492941 – Add error detection to new index

Bug 492941 - Add error detection to new index

Summary: Add error detection to new index

Status:	RESOLVED FIXED

Alias:	None

Product:	JDT
Classification:	Eclipse Project
Component:	Core (show other bugs)
Version:	4.6
Hardware:	PC Linux

Importance:	P3 normal (vote)
Target Milestone:	---
Assignee:	Stefan Xenos
QA Contact:

URL:
Whiteboard:
Keywords:

Depends on:
Blocks:	481796
	Show dependency tree

Reported:	2016-05-03 23:11 EDT by Stefan Xenos
Modified:	2016-08-27 03:15 EDT (History)
CC List:	1 user (show)

See Also:

Attachments
Add an attachment (proposed patch, testcase, etc.)

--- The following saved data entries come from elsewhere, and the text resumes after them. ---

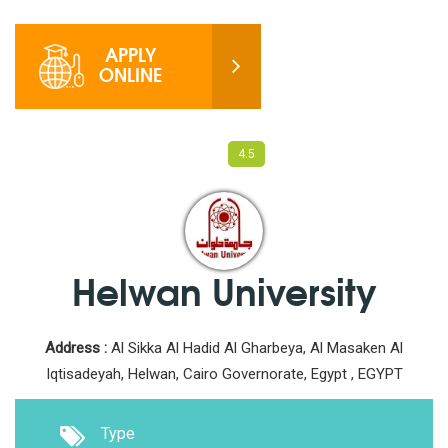
APPLY
ONLINE
View
Photos
View
Videos
4.5
Helwan University
Address :
Al Sikka Al Hadid Al Gharbeya, Al Masaken Al
Iqtisadeyah, Helwan, Cairo Governorate, Egypt , EGYPT
Type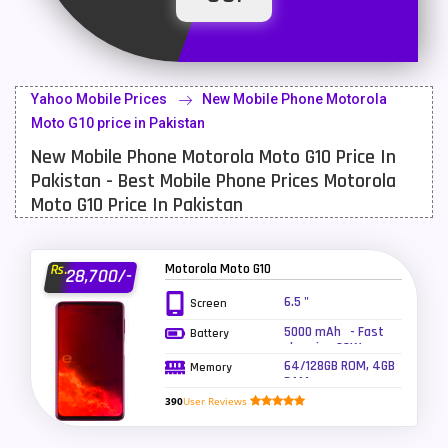
Latest Mobile
700
Lenovo Mobiles
16
Yahoo Mobile Prices
New Mobile Phone Motorola
LG Mobiles
33
Moto G10 price in Pakistan
New Mobile Phone Motorola Moto G10 Price In
Meizu Mobiles
3
Pakistan - Best Mobile Phone Prices Motorola
Motorola Mobiles
43
Moto G10 Price In Pakistan
Nokia Mobiles
90
Motorola Moto G10
Rs.
28,700/-
OnePlus Mobiles
26
6.5 "
Screen
Oppo Mobiles
150
5000 mAh - Fast
Battery
charging 20W
QMobile Mobiles
8
64/128GB ROM, 4GB
Memory
RAM
Realme Mobiles
119
390
User Reviews
Samsung Galaxy Tab
4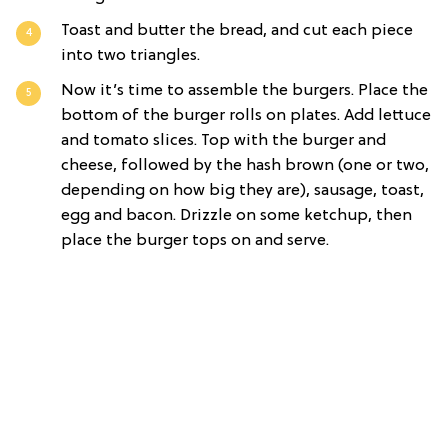
Toast and butter the bread, and cut each piece
into two triangles.
Now it’s time to assemble the burgers. Place the
bottom of the burger rolls on plates. Add lettuce
and tomato slices. Top with the burger and
cheese, followed by the hash brown (one or two,
depending on how big they are), sausage, toast,
egg and bacon. Drizzle on some ketchup, then
place the burger tops on and serve.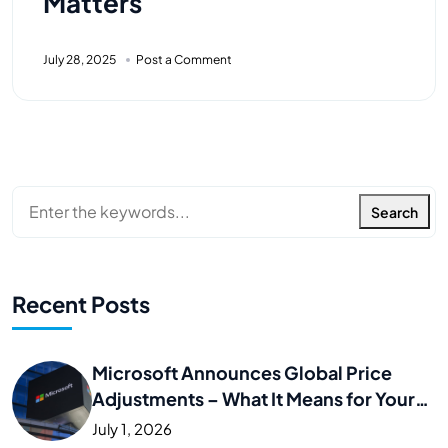
Matters
July 28, 2025
Post a Comment
Search
Recent Posts
Microsoft Announces Global Price
Adjustments – What It Means for Your
Business
July 1, 2026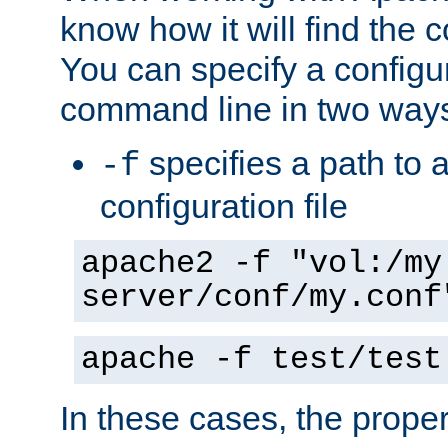
know how it will find the c
You can specify a configur
command line in two way
specifies a path to a
-f
configuration file
apache2 -f "vol:/my
server/conf/my.conf
apache -f test/test
In these cases, the prope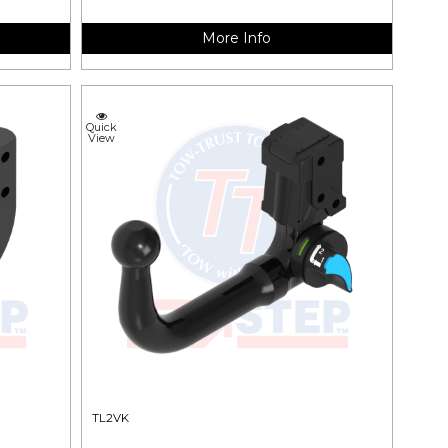
More Info
Quick
View
TL2VK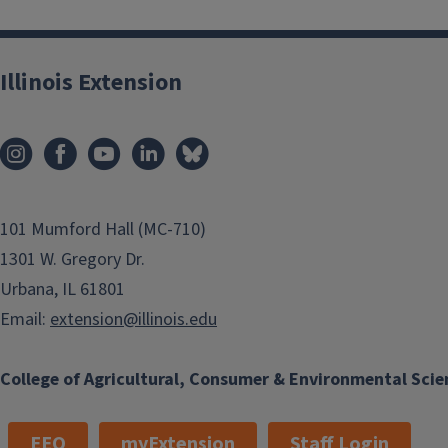
Illinois Extension
101 Mumford Hall (MC-710)
1301 W. Gregory Dr.
Urbana, IL 61801
Email:
extension@illinois.edu
College of Agricultural, Consumer & Environmental Scie
EEO
myExtension
Staff Login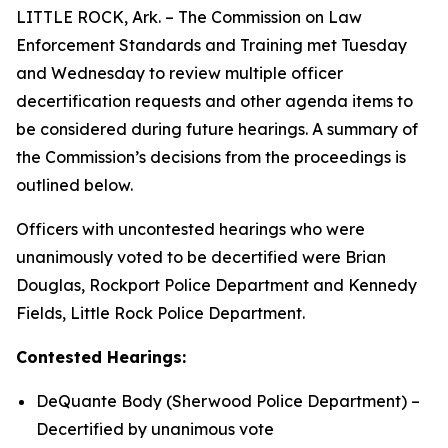
LITTLE ROCK, Ark. – The Commission on Law
Enforcement Standards and Training met Tuesday
and Wednesday to review multiple officer
decertification requests and other agenda items to
be considered during future hearings. A summary of
the Commission’s decisions from the proceedings is
outlined below.
Officers with uncontested hearings who were
unanimously voted to be decertified were Brian
Douglas, Rockport Police Department and Kennedy
Fields, Little Rock Police Department.
Contested Hearings:
DeQuante Body (Sherwood Police Department) –
Decertified by unanimous vote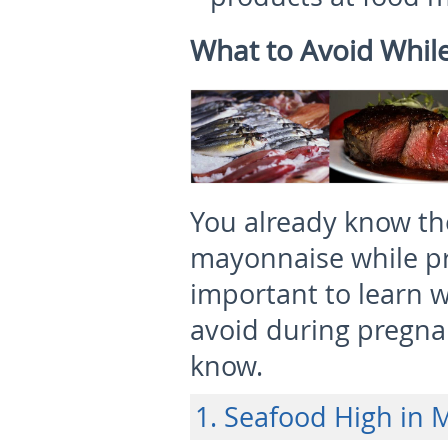
What to Avoid Whil
You already know the
mayonnaise while pre
important to learn 
avoid during pregna
know.
1. Seafood High in 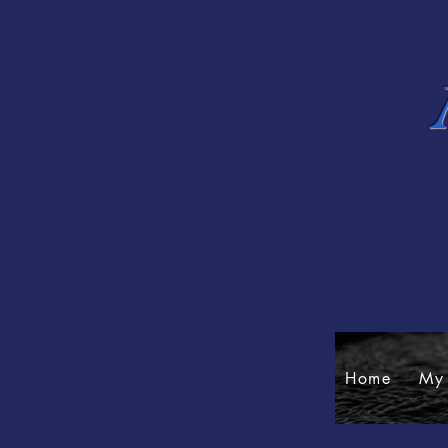
Home
My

Note You need to log in before you can comment on or make changes to this bug.

Description Stefan Xenos

2016-05-03 23:11:17 EDT

Error detection was always a planned feature for the new index. The index should contain CRCs which are capable of detecting disk corruption and aborted writes.

Comment 1 Stefan Xenos

2016-05-10 22:03:15 EDT

I implemented the CRC approach fully, but it didn't work out as expected. TL;DR my fastest implementation of CRCs was 4% slower than using a lock flag, which is still too slow IMO. On this basis, I plan to deviate from the original design and use lock flags instead. This will protect the index from aborted writes (where eclipse crashes in the middle of a write) but not from disk corruption.

If we're still getting reports of index corruption with this approach, we can re-investigate the CRC approach. I'll push my implementation to github so we can recover it if we ever need it.

I tried a number of hashing functions, block sizes, CRC bit sizes, and both hierarchal and flat CRC tables. I compared these approaches with the one used by CDT (a lock flag that is written at the start of writes and cleared at the end). In every case, the CRC function was a significant bottleneck.

Here's the raw data (measured the average indexing time in a workspace with 54,000 classes):

No error correction, 4k block size (4 runs):
1.02857ms +/- 0.08153ms

StreamHasher, 8k block size, 4 byte crc (1 test run):
3.28166ms

StreamHasher, 8k block size, 2 byte crc (1 test run):
3.083238ms

adler32, 8k block size, 2 byte crc (1 test run):
1.485546ms

simple checksum, 8k block size, 2 byte crc (1 test run):
1.205637ms

simple checksum, 4k block size, 2 byte crc (5 test runs):
1.06787 +/- 0.05364

Comment 2 Stefan Xenos

2016-05-10 22:26:07 EDT

I've pushed the CRC implementations to the "error_correction" branch. The one that's there is the (4k/2byte/simple checksum) variant that performed best.

The main "newindex" branch is using the lock flag approach.